YOUR TASK
With the images left out, print every entry that follows exactly.

--

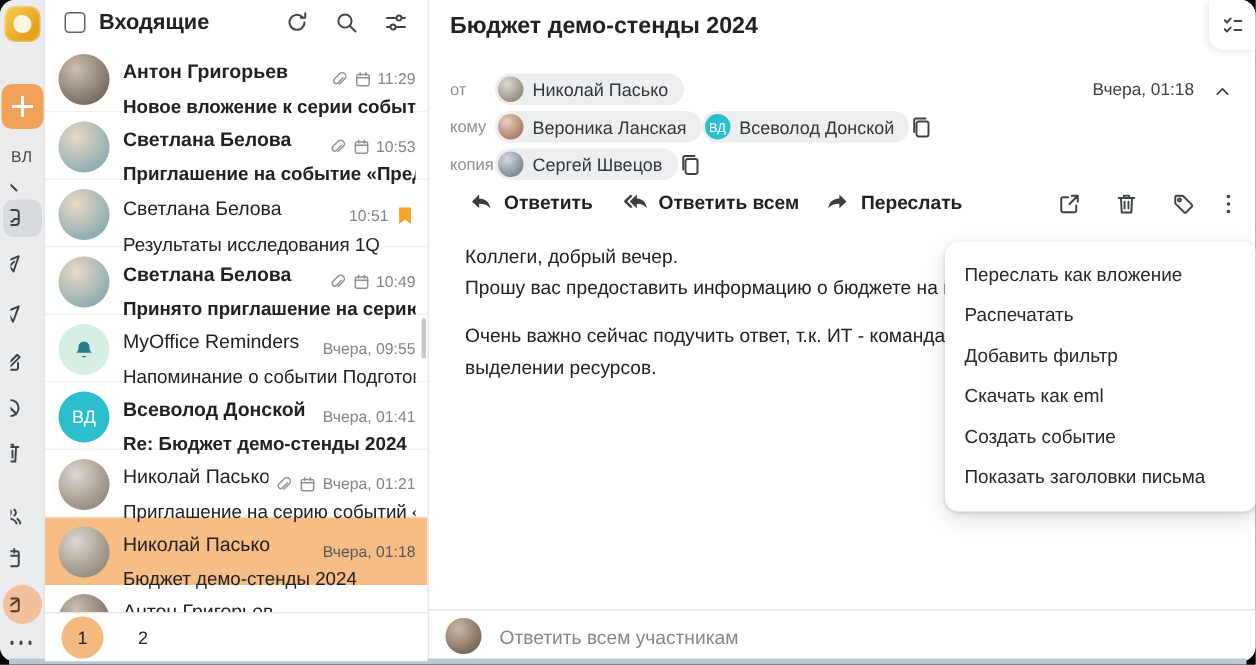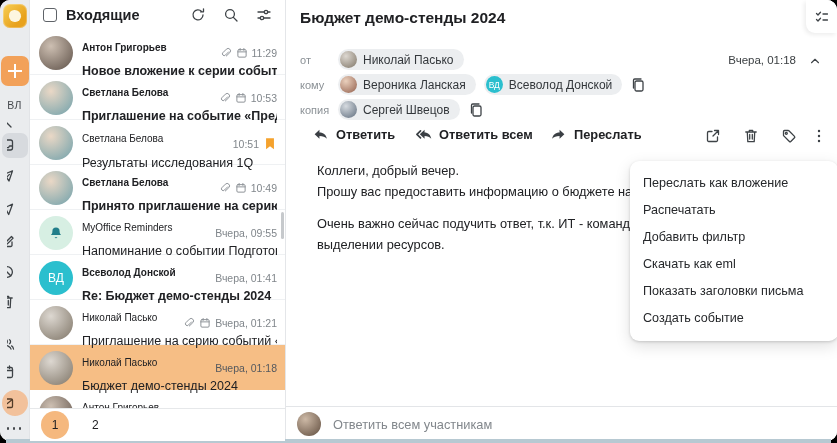--- a/index.html
+++ b/index.html
@@ -38,50 +38,50 @@
   .row { height:45px; display:flex; gap:9px; padding:5px 8px 0 9px; border-bottom:1px solid #eff1f3; background:#fff; }
   .row.selected { background:#f6be85; border-bottom-color:#f6be85; }
   .avatar { width:34px; height:34px; border-radius:50%; flex:none; margin-top:1px; }
   .av-a { background:radial-gradient(circle at 35% 30%,#cdbfb2,#5d5047); }
   .av-s { background:radial-gradient(circle at 35% 30%,#ead8c6,#6fa0aa); }
   .av-n { background:radial-gradient(circle at 35% 30%,#ddd8d1,#7e7466); }
   .av-bell { background:#d7efe3; display:flex; align-items:center; justify-content:center; }
   .av-init { background:#2bbfce; display:flex; align-items:center; justify-content:center; color:#fff; font-size:12px; }
   .rmain { flex:1; min-width:0; }
   .rtop { display:flex; align-items:center; gap:4px; }
-  .sender { flex:1; min-width:0; font-size:10px; color:#202124; white-space:nowrap; overflow:hidden; }
+  .sender { flex:1; min-width:0; font-size:13px; color:#202124; white-space:nowrap; overflow:hidden; }
   .rmeta { display:flex; align-items:center; gap:4px; flex:none;margin-top:12px; }
   .time { font-size:10.5px; color:#80868b; white-space:nowrap; }
   .row.selected .time { color:#55595e; }
   .subject { margin-top:5px; font-size:12.5px; color:#202124; white-space:nowrap; overflow:hidden; }
   .unread .sender, .unread .subject { font-weight:700; }
   .scrollthumb { position:absolute; right:1px; top:182px; width:3px; height:27px; border-radius:2px; background:#c6c9cc; }
   .pagination { height:33px; flex:none; border-top:1px solid #e6e8ea; background:#fff; display:flex; align-items:center; gap:23px; padding-left:11px; position:relative; z-index:2; }
   .pg-cur { width:28px; height:28px; border-radius:50%; background:#f5b87e; display:flex; align-items:center; justify-content:center; font-size:12px; color:#202124; }
   .pg { font-size:12px; color:#202124; }
 
   
   .detail { flex:1; position:relative; background:#fff; }
   .d-title { position:absolute; left:14px; top:9px; font-size:15.5px; font-weight:600; color:#202124; }
   .tasks-tab { position:absolute; right:0; top:0; width:31px; height:33px; background:#fff; border-bottom-left-radius:9px; box-shadow:-2px 2px 4px rgba(0,0,0,.07); display:flex; align-items:center; justify-content:center; }
   .meta { position:absolute; left:14px; top:49px; display:flex; flex-direction:column; gap:4px; }
-  .mrow { display:flex; align-items:center; gap:8px; height:21px; }
+  .mrow { display:flex; align-items:center; height:21px; }
   .mlabel { width:30px; font-size:11px; color:#8a9095; flex:none; }
   .chip { display:inline-flex; align-items:center; gap:6px; height:21px; padding:0 10px 0 2px; background:#eceef0; border-radius:11px; font-size:12px; color:#33373b; }
   .chip .cav { width:17px; height:17px; border-radius:50%; flex:none; }
   .cav-nik { background:radial-gradient(circle at 35% 30%,#ddd8d1,#7e7466); }
   .cav-ver { background:radial-gradient(circle at 35% 30%,#ead0bd,#925f4c); }
   .cav-ser { background:radial-gradient(circle at 35% 30%,#d6dbe0,#5e6c7c); }
   .cav-init { background:#2bbfce; display:flex; align-items:center; justify-content:center; color:#fff; font-size:8.5px; }
   .d-time { position:absolute; right:41px; top:54px; font-size:11.5px; color:#3c4043; }
   .d-collapse { position:absolute; right:15px; top:54px; }
   .toolbar { position:absolute; left:16px; right:0; top:126px; height:26px; }
   .tb-btn { position:absolute; top:0; display:flex; align-items:center; gap:7px; font-size:12.8px; font-weight:600; color:#202124; }
   .tb-ic { position:absolute; top:2px; }
-  .body { position:absolute; left:31px; top:160px; right:0; font-size:12.8px; color:#202124; line-height:21px; }
+  .body { position:absolute; left:24px; top:160px; right:0; font-size:12.8px; color:#202124; line-height:21px; }
   .bline { white-space:nowrap; overflow:hidden; }
   .bgap { height:11px; }
   .quickbar { position:absolute; left:0; right:0; bottom:0; height:35px; border-top:1px solid #e3e5e8; display:flex; align-items:center; gap:12px; padding-left:11px; background:#fff; }
   .qav { width:24px; height:24px; border-radius:50%; background:radial-gradient(circle at 35% 30%,#cdb9a6,#5f4c3d); flex:none; }
   .qtext { font-size:12.8px; color:#82878c; }
 
   
   .menu { position:absolute; left:344px; top:161px; width:208px; background:#fff; border-radius:9px; padding:9px 0; box-shadow:0 1px 3px rgba(0,0,0,.16), 0 5px 16px rgba(0,0,0,.13); z-index:5; }
   .mi { height:27px; line-height:27px; padding:0 13px; font-size:12.6px; color:#26282b; white-space:nowrap; }
 </style>
@@ -492,22 +492,22 @@
       <div class="bline">Очень важно сейчас подучить ответ, т.к. ИТ - команда Всеволода, уже спрашивает о</div>
       <div class="bline">выделении ресурсов.</div>
       <div class="bgap"></div>
     </div>
 
     <div class="menu">
       <div class="mi">Переслать как вложение</div>
       <div class="mi">Распечатать</div>
       <div class="mi">Добавить фильтр</div>
       <div class="mi">Скачать как eml</div>
+      <div class="mi">Создать событие</div>
       <div class="mi">Показать заголовки письма</div>
-      <div class="mi">Создать событие</div>
     </div>
 
     <div class="quickbar">
       <div class="qav"></div>
       <div class="qtext">Ответить всем участникам</div>
     </div>
   </div>
 
 </div>
 <div class="edge"></div>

--

ANSWER TO THIS PROBLEM
--- a/index.html
+++ b/index.html
@@ -38,50 +38,50 @@
   .row { height:45px; display:flex; gap:9px; padding:5px 8px 0 9px; border-bottom:1px solid #eff1f3; background:#fff; }
   .row.selected { background:#f6be85; border-bottom-color:#f6be85; }
   .avatar { width:34px; height:34px; border-radius:50%; flex:none; margin-top:1px; }
   .av-a { background:radial-gradient(circle at 35% 30%,#cdbfb2,#5d5047); }
   .av-s { background:radial-gradient(circle at 35% 30%,#ead8c6,#6fa0aa); }
   .av-n { background:radial-gradient(circle at 35% 30%,#ddd8d1,#7e7466); }
   .av-bell { background:#d7efe3; display:flex; align-items:center; justify-content:center; }
   .av-init { background:#2bbfce; display:flex; align-items:center; justify-content:center; color:#fff; font-size:12px; }
   .rmain { flex:1; min-width:0; }
   .rtop { display:flex; align-items:center; gap:4px; }
-  .sender { flex:1; min-width:0; font-size:10px; color:#202124; white-space:nowrap; overflow:hidden; }
+  .sender { flex:1; min-width:0; font-size:13px; color:#202124; white-space:nowrap; overflow:hidden; }
   .rmeta { display:flex; align-items:center; gap:4px; flex:none;margin-top:12px; }
   .time { font-size:10.5px; color:#80868b; white-space:nowrap; }
   .row.selected .time { color:#55595e; }
   .subject { margin-top:5px; font-size:12.5px; color:#202124; white-space:nowrap; overflow:hidden; }
   .unread .sender, .unread .subject { font-weight:700; }
   .scrollthumb { position:absolute; right:1px; top:182px; width:3px; height:27px; border-radius:2px; background:#c6c9cc; }
   .pagination { height:33px; flex:none; border-top:1px solid #e6e8ea; background:#fff; display:flex; align-items:center; gap:23px; padding-left:11px; position:relative; z-index:2; }
   .pg-cur { width:28px; height:28px; border-radius:50%; background:#f5b87e; display:flex; align-items:center; justify-content:center; font-size:12px; color:#202124; }
   .pg { font-size:12px; color:#202124; }
 
   
   .detail { flex:1; position:relative; background:#fff; }
   .d-title { position:absolute; left:14px; top:9px; font-size:15.5px; font-weight:600; color:#202124; }
   .tasks-tab { position:absolute; right:0; top:0; width:31px; height:33px; background:#fff; border-bottom-left-radius:9px; box-shadow:-2px 2px 4px rgba(0,0,0,.07); display:flex; align-items:center; justify-content:center; }
   .meta { position:absolute; left:14px; top:49px; display:flex; flex-direction:column; gap:4px; }
-  .mrow { display:flex; align-items:center; gap:8px; height:21px; }
+  .mrow { display:flex; align-items:center; height:21px; }
   .mlabel { width:30px; font-size:11px; color:#8a9095; flex:none; }
   .chip { display:inline-flex; align-items:center; gap:6px; height:21px; padding:0 10px 0 2px; background:#eceef0; border-radius:11px; font-size:12px; color:#33373b; }
   .chip .cav { width:17px; height:17px; border-radius:50%; flex:none; }
   .cav-nik { background:radial-gradient(circle at 35% 30%,#ddd8d1,#7e7466); }
   .cav-ver { background:radial-gradient(circle at 35% 30%,#ead0bd,#925f4c); }
   .cav-ser { background:radial-gradient(circle at 35% 30%,#d6dbe0,#5e6c7c); }
   .cav-init { background:#2bbfce; display:flex; align-items:center; justify-content:center; color:#fff; font-size:8.5px; }
   .d-time { position:absolute; right:41px; top:54px; font-size:11.5px; color:#3c4043; }
   .d-collapse { position:absolute; right:15px; top:54px; }
   .toolbar { position:absolute; left:16px; right:0; top:126px; height:26px; }
   .tb-btn { position:absolute; top:0; display:flex; align-items:center; gap:7px; font-size:12.8px; font-weight:600; color:#202124; }
   .tb-ic { position:absolute; top:2px; }
-  .body { position:absolute; left:31px; top:160px; right:0; font-size:12.8px; color:#202124; line-height:21px; }
+  .body { position:absolute; left:24px; top:160px; right:0; font-size:12.8px; color:#202124; line-height:21px; }
   .bline { white-space:nowrap; overflow:hidden; }
   .bgap { height:11px; }
   .quickbar { position:absolute; left:0; right:0; bottom:0; height:35px; border-top:1px solid #e3e5e8; display:flex; align-items:center; gap:12px; padding-left:11px; background:#fff; }
   .qav { width:24px; height:24px; border-radius:50%; background:radial-gradient(circle at 35% 30%,#cdb9a6,#5f4c3d); flex:none; }
   .qtext { font-size:12.8px; color:#82878c; }
 
   
   .menu { position:absolute; left:344px; top:161px; width:208px; background:#fff; border-radius:9px; padding:9px 0; box-shadow:0 1px 3px rgba(0,0,0,.16), 0 5px 16px rgba(0,0,0,.13); z-index:5; }
   .mi { height:27px; line-height:27px; padding:0 13px; font-size:12.6px; color:#26282b; white-space:nowrap; }
 </style>
@@ -492,22 +492,22 @@
       <div class="bline">Очень важно сейчас подучить ответ, т.к. ИТ - команда Всеволода, уже спрашивает о</div>
       <div class="bline">выделении ресурсов.</div>
       <div class="bgap"></div>
     </div>
 
     <div class="menu">
       <div class="mi">Переслать как вложение</div>
       <div class="mi">Распечатать</div>
       <div class="mi">Добавить фильтр</div>
       <div class="mi">Скачать как eml</div>
+      <div class="mi">Создать событие</div>
       <div class="mi">Показать заголовки письма</div>
-      <div class="mi">Создать событие</div>
     </div>
 
     <div class="quickbar">
       <div class="qav"></div>
       <div class="qtext">Ответить всем участникам</div>
     </div>
   </div>
 
 </div>
 <div class="edge"></div>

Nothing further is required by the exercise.